- Задание -
Переведите на английский язык следующее предложение из фрагмента документа о политике памяти: «Социологические опросы свидетельствуют о понятном запросе на быстрое правосудие, которое часто может не отвечать существующим стандартам».

- Фрагмент документа -
^^^^^^^^^^^^^^^^

У нас уже были довольно успешные кейсы внедрения политики памяти — разработка хронологии оккупации Крыма, основание Украинского института национальной памяти, который отчасти выполняет эти функции. И сам вопрос чествования и обеспечения права на правду может становиться не только средством смягчения острой эмоциональной реакции вследствие потерь и травматизации пострадавших и близких, но и определенной фиксацией обоснованности требований правосудия и обеспечения справедливости. Ведь фиксация и демонстрация пострадавшим и их близким того, что их потеря является признанной и видимой, дает ресурс времени для непосредственно правосудия. Социологические опросы свидетельствуют о понятном запросе на быстрое правосудие, которое часто может не отвечать существующим стандартам. И тогда мероприятия по мемориализации становятся средством признания и стабилизации, дают возможность и пострадавшим, и обществу дождаться от национальных и международных механизмов обоснованных решений, минимизирующих риски безнаказанности. Соответственно, нужно подумать о непредубежденной документальной реконструкции событий, формировании национального архива, поддержке низовых инициатив, направленных на мемориализацию. Ведь важно сохранение памяти об этой войне, распространение этих знаний и свидетельств как внутри страны, так и за ее пределами как основы запроса на справедливость. Но и здесь есть много мучительных вопросов. Например, что делать с солдатскими погребениями страны-агрессора (в которых могут быть и наши принудительно мобилизованные граждане).
Реформирование
Это одна из самых объемных тем. Ведь она касается системы в целом. Но напомню, что мы сейчас говорим о диалоге про наше будущее. То есть важно наличие дискурса по вопросам, куда мы двигаемся и какими хотим стать после войны. И еще раз подчеркну, что это важно обсуждать уже сейчас. Ведь общественный договор не может появиться ниоткуда. Если мы хотим укрепить демократию, то свертывание последней даже в условиях войны — не лучший рецепт. Если хотим быть в будущем инвестиционно привлекательными, основу нужно готовить заранее. То же касается борьбы с коррупцией, налоговой политики, завоевания доверия к органам правосудия и т.п.

^^^^^^^^^^^^^^^^

- Данные для анализа -
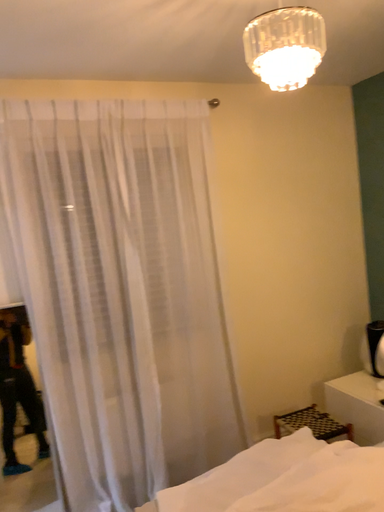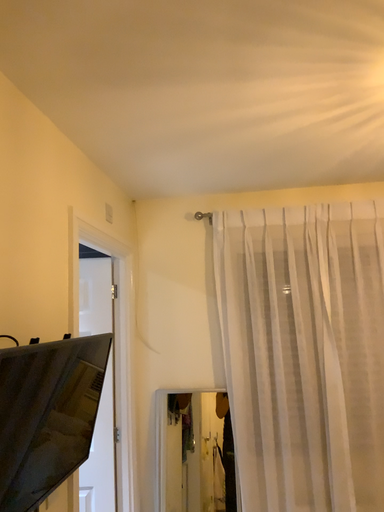
Question: Which way did the camera rotate in the video?

Choices:
 (A) rotated left
 (B) rotated right

Answer: (A)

^^^^^^^^^^^^^^^^

- Итоговый ответ -
Sociological surveys indicate an understandable demand for swift justice, which may often fail to meet existing standards.